>> begin
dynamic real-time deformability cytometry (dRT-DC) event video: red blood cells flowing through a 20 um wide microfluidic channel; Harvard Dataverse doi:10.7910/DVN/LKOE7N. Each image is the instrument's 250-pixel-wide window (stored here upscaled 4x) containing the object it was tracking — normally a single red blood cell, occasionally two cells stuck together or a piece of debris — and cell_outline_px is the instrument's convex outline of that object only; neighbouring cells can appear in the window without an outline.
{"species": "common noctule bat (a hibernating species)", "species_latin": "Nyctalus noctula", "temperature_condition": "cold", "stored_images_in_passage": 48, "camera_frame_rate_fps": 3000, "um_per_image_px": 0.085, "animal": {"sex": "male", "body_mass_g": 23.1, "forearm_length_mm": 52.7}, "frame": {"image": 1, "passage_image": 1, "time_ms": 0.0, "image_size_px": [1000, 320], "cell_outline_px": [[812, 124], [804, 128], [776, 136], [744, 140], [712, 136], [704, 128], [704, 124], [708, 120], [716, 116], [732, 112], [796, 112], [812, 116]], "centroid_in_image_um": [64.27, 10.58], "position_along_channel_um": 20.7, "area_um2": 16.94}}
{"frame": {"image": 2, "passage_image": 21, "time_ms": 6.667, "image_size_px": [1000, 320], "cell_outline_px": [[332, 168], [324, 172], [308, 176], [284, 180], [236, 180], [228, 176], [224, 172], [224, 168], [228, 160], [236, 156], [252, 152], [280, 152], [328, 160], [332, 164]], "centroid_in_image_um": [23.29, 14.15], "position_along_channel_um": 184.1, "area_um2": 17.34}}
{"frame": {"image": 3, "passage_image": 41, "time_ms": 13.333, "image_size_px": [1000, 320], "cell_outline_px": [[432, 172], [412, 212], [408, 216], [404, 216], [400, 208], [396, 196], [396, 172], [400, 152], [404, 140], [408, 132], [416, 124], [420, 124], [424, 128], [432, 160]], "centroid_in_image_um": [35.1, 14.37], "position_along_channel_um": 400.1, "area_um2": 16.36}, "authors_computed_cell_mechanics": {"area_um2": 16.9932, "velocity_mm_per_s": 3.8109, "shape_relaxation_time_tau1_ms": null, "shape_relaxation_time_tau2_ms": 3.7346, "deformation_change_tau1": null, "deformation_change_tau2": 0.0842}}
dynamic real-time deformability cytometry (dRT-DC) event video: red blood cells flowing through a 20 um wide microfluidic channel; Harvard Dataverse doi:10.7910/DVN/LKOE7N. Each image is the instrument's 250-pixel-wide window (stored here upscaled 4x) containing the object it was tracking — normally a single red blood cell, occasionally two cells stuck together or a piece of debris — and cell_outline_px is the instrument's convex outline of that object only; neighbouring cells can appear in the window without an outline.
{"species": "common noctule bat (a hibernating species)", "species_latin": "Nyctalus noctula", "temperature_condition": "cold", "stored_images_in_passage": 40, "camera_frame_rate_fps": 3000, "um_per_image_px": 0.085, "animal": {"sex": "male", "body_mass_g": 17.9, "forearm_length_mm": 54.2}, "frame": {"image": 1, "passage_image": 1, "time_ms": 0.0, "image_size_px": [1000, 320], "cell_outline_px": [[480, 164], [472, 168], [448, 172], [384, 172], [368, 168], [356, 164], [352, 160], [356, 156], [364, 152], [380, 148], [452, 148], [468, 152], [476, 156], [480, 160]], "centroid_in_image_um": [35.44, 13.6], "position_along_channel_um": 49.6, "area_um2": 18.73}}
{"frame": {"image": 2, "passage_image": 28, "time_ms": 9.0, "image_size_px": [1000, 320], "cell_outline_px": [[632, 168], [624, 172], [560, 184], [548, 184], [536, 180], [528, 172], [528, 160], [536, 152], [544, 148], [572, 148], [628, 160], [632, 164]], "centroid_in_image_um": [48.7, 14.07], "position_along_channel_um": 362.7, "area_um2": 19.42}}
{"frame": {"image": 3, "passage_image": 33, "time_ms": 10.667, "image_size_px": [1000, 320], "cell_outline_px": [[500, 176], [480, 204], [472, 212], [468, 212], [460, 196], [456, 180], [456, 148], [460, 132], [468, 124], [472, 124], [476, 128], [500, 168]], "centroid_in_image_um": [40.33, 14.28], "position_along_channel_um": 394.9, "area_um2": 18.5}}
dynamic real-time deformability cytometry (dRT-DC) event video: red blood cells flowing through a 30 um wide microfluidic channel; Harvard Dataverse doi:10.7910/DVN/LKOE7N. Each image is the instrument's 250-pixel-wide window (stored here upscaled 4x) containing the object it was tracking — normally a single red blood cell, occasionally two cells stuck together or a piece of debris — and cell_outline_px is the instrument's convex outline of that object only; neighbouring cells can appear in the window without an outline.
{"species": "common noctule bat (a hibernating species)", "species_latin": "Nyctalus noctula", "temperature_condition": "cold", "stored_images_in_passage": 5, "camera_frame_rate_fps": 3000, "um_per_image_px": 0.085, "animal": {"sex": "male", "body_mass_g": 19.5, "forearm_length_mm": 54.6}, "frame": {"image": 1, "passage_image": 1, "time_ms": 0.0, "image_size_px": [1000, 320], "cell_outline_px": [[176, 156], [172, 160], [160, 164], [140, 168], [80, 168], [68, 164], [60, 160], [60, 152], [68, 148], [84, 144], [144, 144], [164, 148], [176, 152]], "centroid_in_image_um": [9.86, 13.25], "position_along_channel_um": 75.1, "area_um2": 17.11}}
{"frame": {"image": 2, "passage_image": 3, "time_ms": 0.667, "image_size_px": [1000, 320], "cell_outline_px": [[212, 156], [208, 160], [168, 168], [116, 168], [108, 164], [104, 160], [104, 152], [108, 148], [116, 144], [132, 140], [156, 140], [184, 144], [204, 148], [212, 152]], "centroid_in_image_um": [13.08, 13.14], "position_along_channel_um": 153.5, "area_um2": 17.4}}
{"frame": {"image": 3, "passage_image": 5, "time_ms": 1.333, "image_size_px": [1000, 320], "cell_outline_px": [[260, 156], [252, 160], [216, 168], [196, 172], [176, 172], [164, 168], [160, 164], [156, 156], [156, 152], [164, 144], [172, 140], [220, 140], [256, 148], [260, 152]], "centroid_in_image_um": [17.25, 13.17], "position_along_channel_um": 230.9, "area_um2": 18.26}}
>> end
Goal:
Your task is to retype all the records above with nothing left out.

Solved exercise:
dynamic real-time deformability cytometry (dRT-DC) event video: red blood cells flowing through a 20 um wide microfluidic channel; Harvard Dataverse doi:10.7910/DVN/LKOE7N. Each image is the instrument's 250-pixel-wide window (stored here upscaled 4x) containing the object it was tracking — normally a single red blood cell, occasionally two cells stuck together or a piece of debris — and cell_outline_px is the instrument's convex outline of that object only; neighbouring cells can appear in the window without an outline.
{"species": "common noctule bat (a hibernating species)", "species_latin": "Nyctalus noctula", "temperature_condition": "cold", "stored_images_in_passage": 48, "camera_frame_rate_fps": 3000, "um_per_image_px": 0.085, "animal": {"sex": "male", "body_mass_g": 23.1, "forearm_length_mm": 52.7}, "frame": {"image": 1, "passage_image": 1, "time_ms": 0.0, "image_size_px": [1000, 320], "cell_outline_px": [[812, 124], [804, 128], [776, 136], [744, 140], [712, 136], [704, 128], [704, 124], [708, 120], [716, 116], [732, 112], [796, 112], [812, 116]], "centroid_in_image_um": [64.27, 10.58], "position_along_channel_um": 20.7, "area_um2": 16.94}}
{"frame": {"image": 2, "passage_image": 21, "time_ms": 6.667, "image_size_px": [1000, 320], "cell_outline_px": [[332, 168], [324, 172], [308, 176], [284, 180], [236, 180], [228, 176], [224, 172], [224, 168], [228, 160], [236, 156], [252, 152], [280, 152], [328, 160], [332, 164]], "centroid_in_image_um": [23.29, 14.15], "position_along_channel_um": 184.1, "area_um2": 17.34}}
{"frame": {"image": 3, "passage_image": 41, "time_ms": 13.333, "image_size_px": [1000, 320], "cell_outline_px": [[432, 172], [412, 212], [408, 216], [404, 216], [400, 208], [396, 196], [396, 172], [400, 152], [404, 140], [408, 132], [416, 124], [420, 124], [424, 128], [432, 160]], "centroid_in_image_um": [35.1, 14.37], "position_along_channel_um": 400.1, "area_um2": 16.36}, "authors_computed_cell_mechanics": {"area_um2": 16.9932, "velocity_mm_per_s": 3.8109, "shape_relaxation_time_tau1_ms": null, "shape_relaxation_time_tau2_ms": 3.7346, "deformation_change_tau1": null, "deformation_change_tau2": 0.0842}}
dynamic real-time deformability cytometry (dRT-DC) event video: red blood cells flowing through a 20 um wide microfluidic channel; Harvard Dataverse doi:10.7910/DVN/LKOE7N. Each image is the instrument's 250-pixel-wide window (stored here upscaled 4x) containing the object it was tracking — normally a single red blood cell, occasionally two cells stuck together or a piece of debris — and cell_outline_px is the instrument's convex outline of that object only; neighbouring cells can appear in the window without an outline.
{"species": "common noctule bat (a hibernating species)", "species_latin": "Nyctalus noctula", "temperature_condition": "cold", "stored_images_in_passage": 40, "camera_frame_rate_fps": 3000, "um_per_image_px": 0.085, "animal": {"sex": "male", "body_mass_g": 17.9, "forearm_length_mm": 54.2}, "frame": {"image": 1, "passage_image": 1, "time_ms": 0.0, "image_size_px": [1000, 320], "cell_outline_px": [[480, 164], [472, 168], [448, 172], [384, 172], [368, 168], [356, 164], [352, 160], [356, 156], [364, 152], [380, 148], [452, 148], [468, 152], [476, 156], [480, 160]], "centroid_in_image_um": [35.44, 13.6], "position_along_channel_um": 49.6, "area_um2": 18.73}}
{"frame": {"image": 2, "passage_image": 28, "time_ms": 9.0, "image_size_px": [1000, 320], "cell_outline_px": [[632, 168], [624, 172], [560, 184], [548, 184], [536, 180], [528, 172], [528, 160], [536, 152], [544, 148], [572, 148], [628, 160], [632, 164]], "centroid_in_image_um": [48.7, 14.07], "position_along_channel_um": 362.7, "area_um2": 19.42}}
{"frame": {"image": 3, "passage_image": 33, "time_ms": 10.667, "image_size_px": [1000, 320], "cell_outline_px": [[500, 176], [480, 204], [472, 212], [468, 212], [460, 196], [456, 180], [456, 148], [460, 132], [468, 124], [472, 124], [476, 128], [500, 168]], "centroid_in_image_um": [40.33, 14.28], "position_along_channel_um": 394.9, "area_um2": 18.5}}
dynamic real-time deformability cytometry (dRT-DC) event video: red blood cells flowing through a 30 um wide microfluidic channel; Harvard Dataverse doi:10.7910/DVN/LKOE7N. Each image is the instrument's 250-pixel-wide window (stored here upscaled 4x) containing the object it was tracking — normally a single red blood cell, occasionally two cells stuck together or a piece of debris — and cell_outline_px is the instrument's convex outline of that object only; neighbouring cells can appear in the window without an outline.
{"species": "common noctule bat (a hibernating species)", "species_latin": "Nyctalus noctula", "temperature_condition": "cold", "stored_images_in_passage": 5, "camera_frame_rate_fps": 3000, "um_per_image_px": 0.085, "animal": {"sex": "male", "body_mass_g": 19.5, "forearm_length_mm": 54.6}, "frame": {"image": 1, "passage_image": 1, "time_ms": 0.0, "image_size_px": [1000, 320], "cell_outline_px": [[176, 156], [172, 160], [160, 164], [140, 168], [80, 168], [68, 164], [60, 160], [60, 152], [68, 148], [84, 144], [144, 144], [164, 148], [176, 152]], "centroid_in_image_um": [9.86, 13.25], "position_along_channel_um": 75.1, "area_um2": 17.11}}
{"frame": {"image": 2, "passage_image": 3, "time_ms": 0.667, "image_size_px": [1000, 320], "cell_outline_px": [[212, 156], [208, 160], [168, 168], [116, 168], [108, 164], [104, 160], [104, 152], [108, 148], [116, 144], [132, 140], [156, 140], [184, 144], [204, 148], [212, 152]], "centroid_in_image_um": [13.08, 13.14], "position_along_channel_um": 153.5, "area_um2": 17.4}}
{"frame": {"image": 3, "passage_image": 5, "time_ms": 1.333, "image_size_px": [1000, 320], "cell_outline_px": [[260, 156], [252, 160], [216, 168], [196, 172], [176, 172], [164, 168], [160, 164], [156, 156], [156, 152], [164, 144], [172, 140], [220, 140], [256, 148], [260, 152]], "centroid_in_image_um": [17.25, 13.17], "position_along_channel_um": 230.9, "area_um2": 18.26}}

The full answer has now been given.